I’m glad you feel that way about my battle-scenes, Nils. I don’t think the way I write combat has changed too much. I hope being a Viking reenactor has added some deeper layers of authenticity and detail, but at its heart I think I approach combat the same way I always have done. It may sound strange now, but watching the film Braveheart was a major inspiration on the way I approach writing combat. When that film came out it stood out against all that had come before. It was the first time I’d seen medieval combat portrayed in a gritty, realistic way. Up until then most films of that genre tended to romanticize combat and glorify it. Braveheart was the Saving Private Ryan of its day, giving that sense of being in the heart of the chaos, as if the characters were wearing go-pro’s, and it captured a real sense of the fear and mayhem and horror of war. That was my template for writing combat, and if we are talking about books, then I’d say Bernard Cornwell has also been an inspiration on how to write combat. Not just the mechanics, but putting heart into it, as well.
Which battle scenes have I most enjoyed writing? Well, there’s a certain scene in Ruin that springs to mind, involving a duel, a running mount and a very angry wolven.
That scene still gives me absolute chills.
Also, a scene in The Shadow of the Gods, where Orka walks into a pub with a seax in her fist and some bad intentions in her head (or should I say ‘thought-cage’). And the final battle in A Time of Courage, which took up about 200 pages. That was an immense challenge to work out.
I’d say the whole of A Time of Courage is one big final battle, it really was a satisfying conclusion.
Ok, one of our favourite questions here on the Fantasy Hive is which fantastical creature would you ride into battle and why? And I’d also like to add which THREE characters from any of your series would you choose to stand beside you in a shield wall?
Which fantastical creature would I ride into battle? A dragon, of course.
Which three of my characters would I choose to stand beside me in the shield wall? Orka, Maquin and Storm. Honorable mention – Balur One-Eye.
Those are some great choices, John. Out of those I’d choose Storm every time.
Can you tell us a little something about book two? What will our characters be doing next? Will there be more cheese?!
Okay, what can I tell you without spoilers…not very much. Um, the individual quests and threads of the main POV’s become more intertwined, as they all get dragged into a greater conflict, despite how little most of the main characters care about that.
Also, my wolf and raven obsession rears its head again. And there is definitely more cheese. Prepare yourself for another of Svik’s tales.
Look forward to it.
And if I can cheekily ask you… are you able to share a title with us yet?
The working title for Bloodsworn 2 is Dead Gods Rising, but I don’t think that will be the final title – that’s a decision made by my publishers, and whilst I can submit my title and thoughts, the final decision is with them. My working title for book 1 was Dragon Unchained, but that was changed to The Shadow of the Gods by my publishers. It’s one of those things that is decided by committee.

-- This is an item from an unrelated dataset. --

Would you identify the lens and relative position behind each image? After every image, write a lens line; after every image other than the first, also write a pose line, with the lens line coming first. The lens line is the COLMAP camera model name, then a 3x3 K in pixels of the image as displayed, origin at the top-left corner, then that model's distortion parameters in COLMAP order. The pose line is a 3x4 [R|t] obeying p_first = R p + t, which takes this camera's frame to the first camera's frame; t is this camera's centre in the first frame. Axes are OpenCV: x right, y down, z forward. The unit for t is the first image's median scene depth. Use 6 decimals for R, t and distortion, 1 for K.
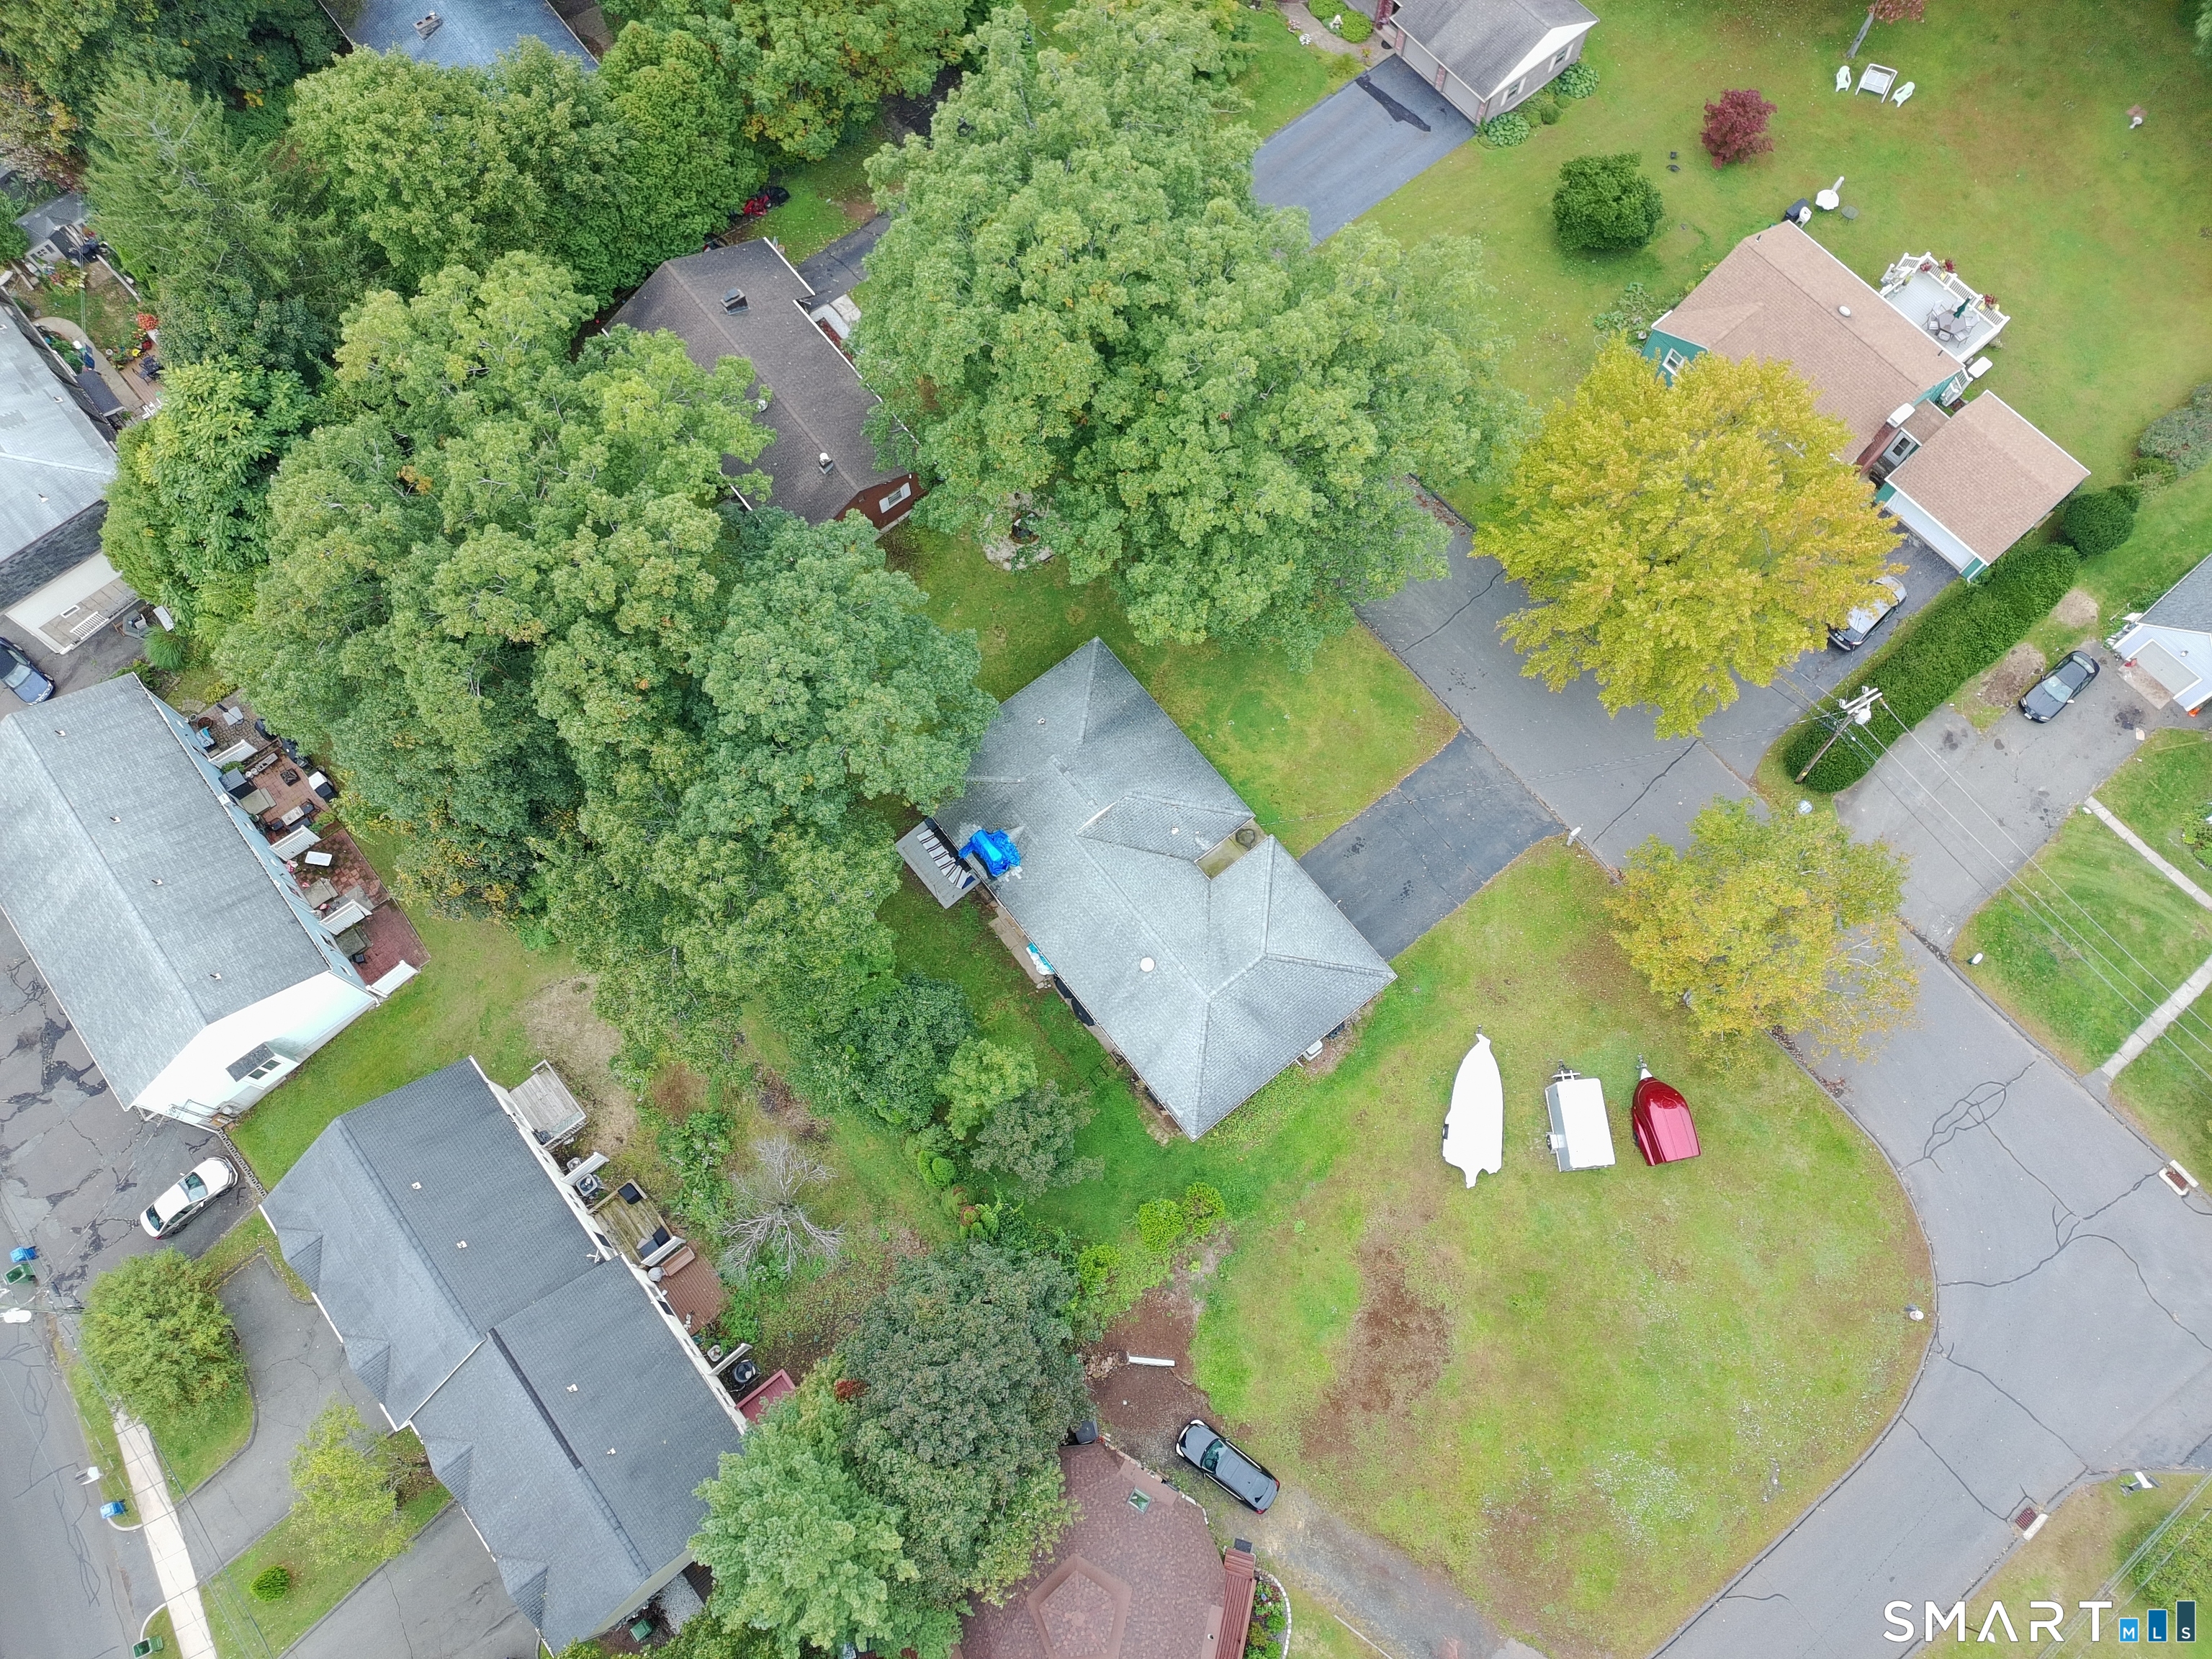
lens RADIAL K [[1623.9, 0, 1106.0], [0, 1623.9, 829.5], [0, 0, 1]] dist [0.036664, -0.006113]
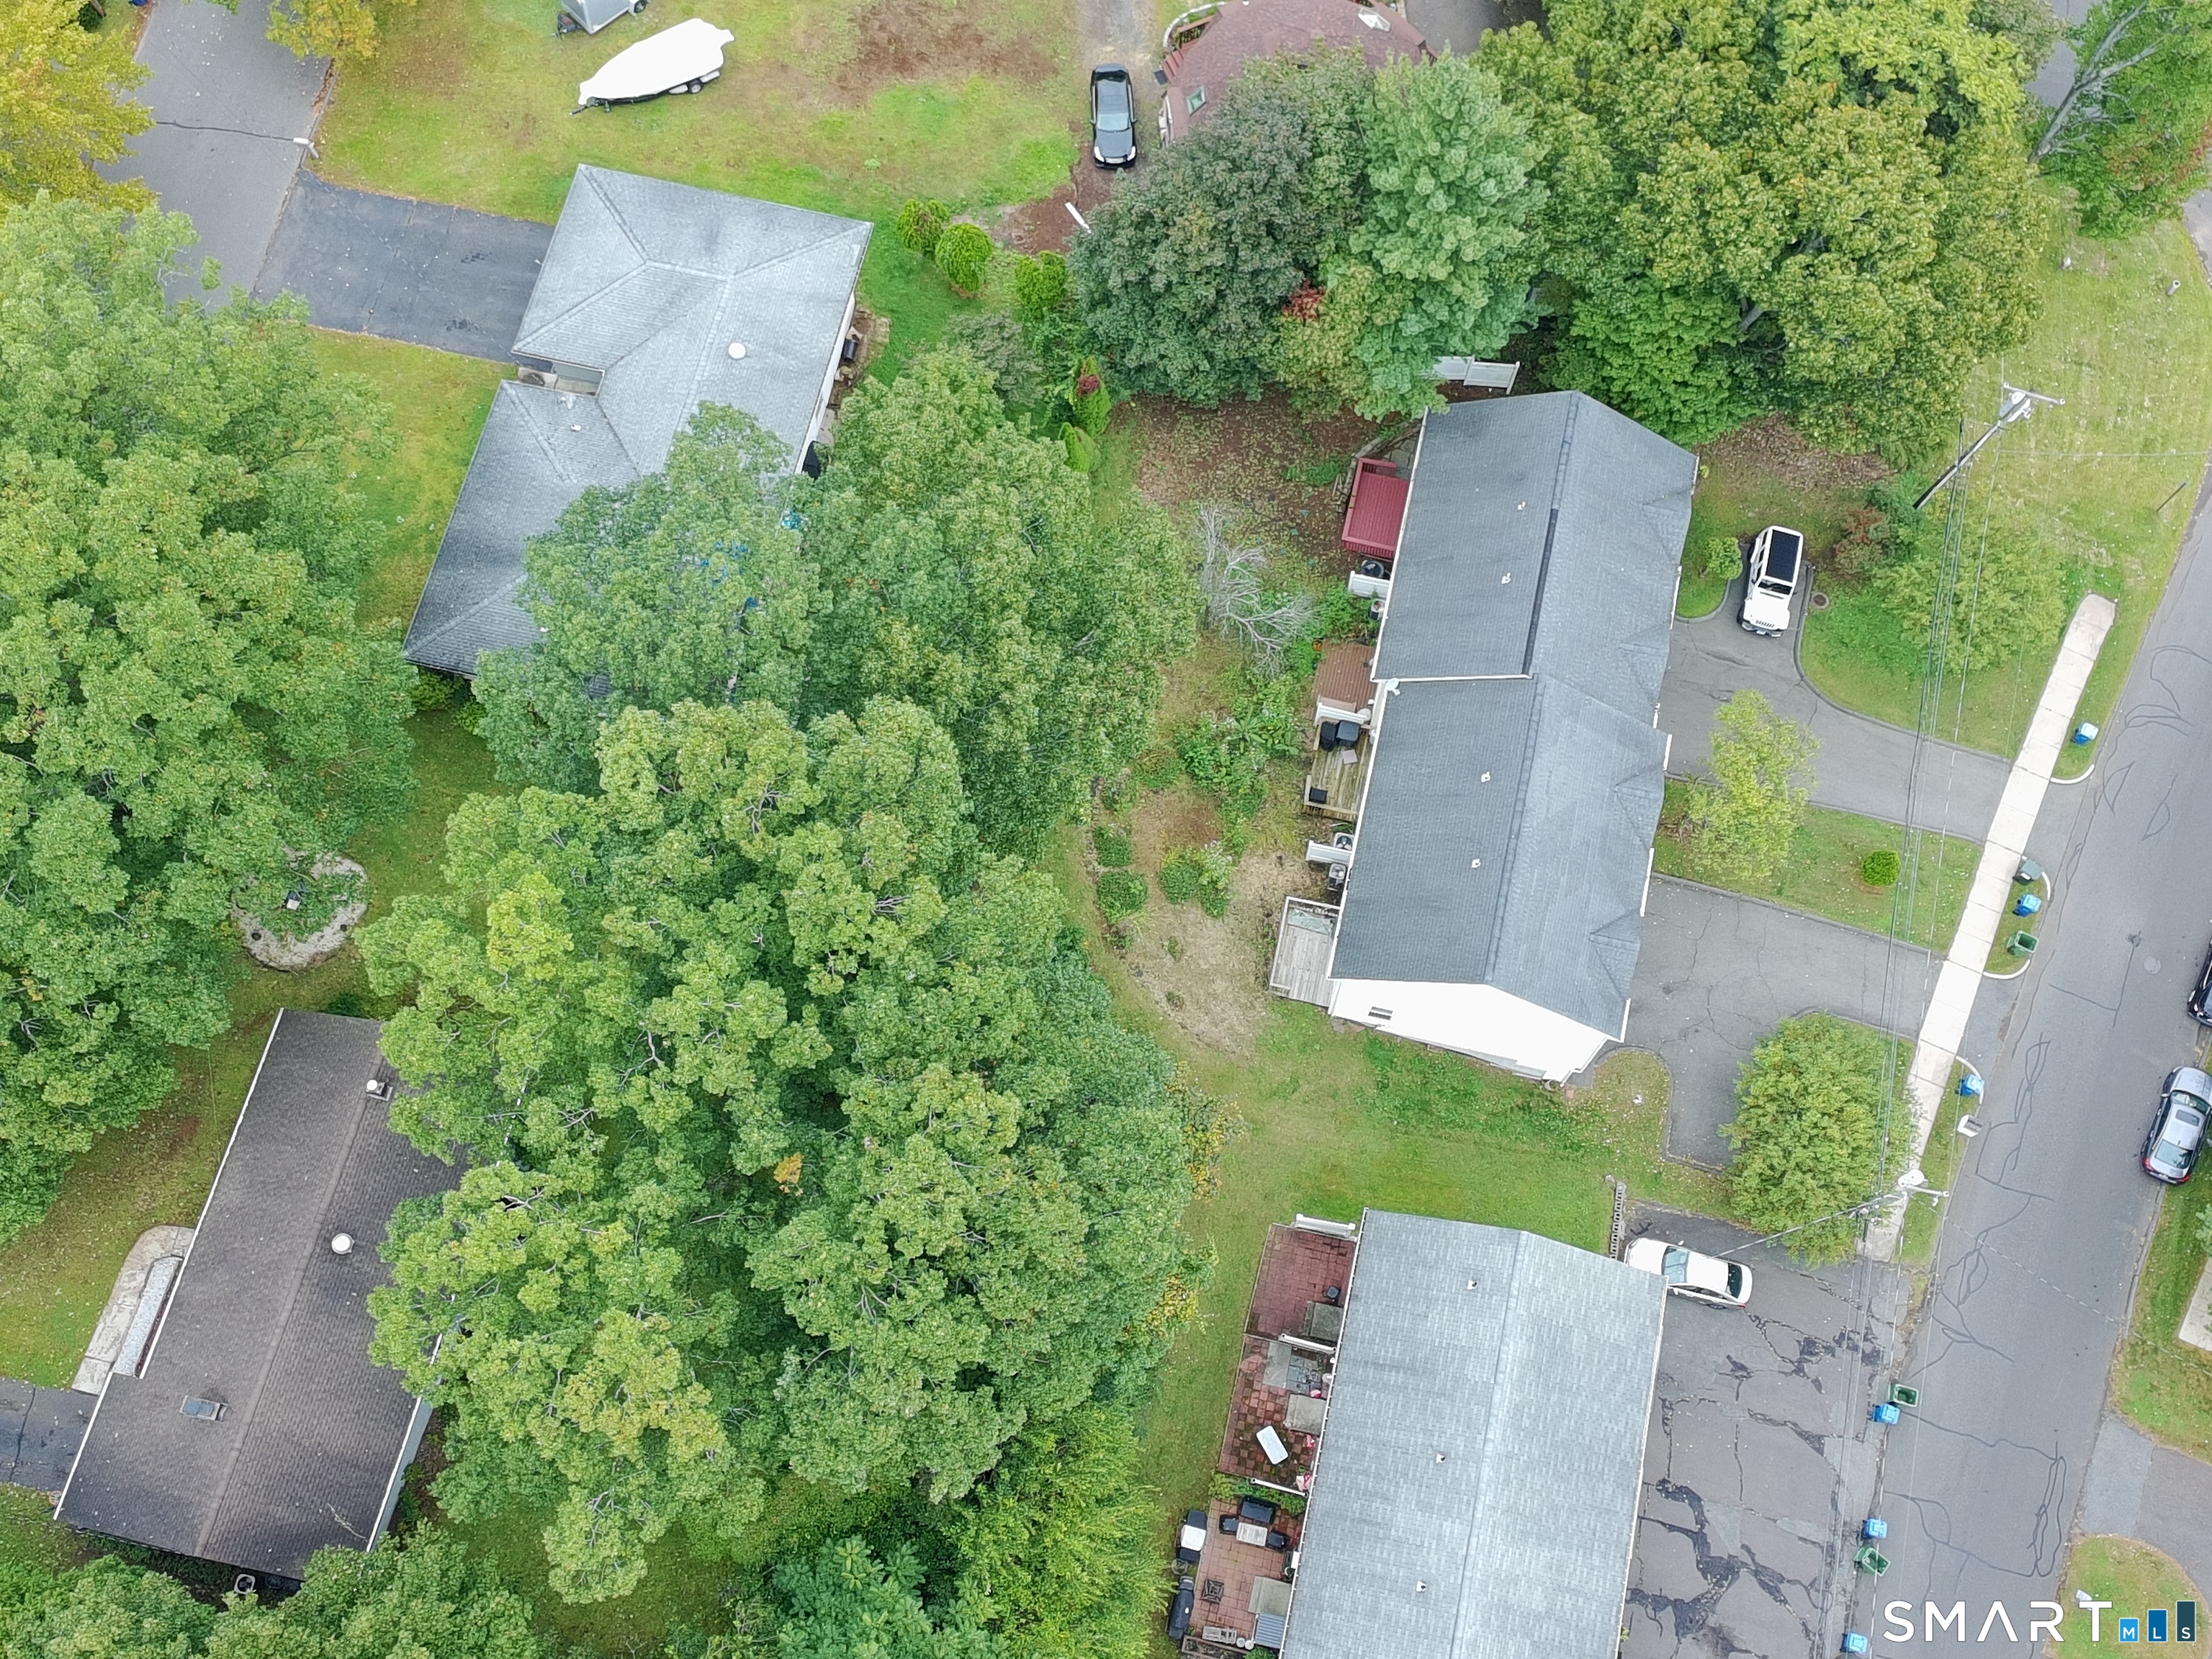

And lastly how does it feel to be called a slayer of characters, a monster and a madman?! (For those of you who don’t know, I may have called John a few names in my review and if you’ve read his books you’ll know why!)
In all honesty, Nils, this makes me happy.
Haha, I’m glad!
Thank you so much, John!
Thank you, Nils, for the invite. It’s great to catch up and be back at the Fantasy Hive.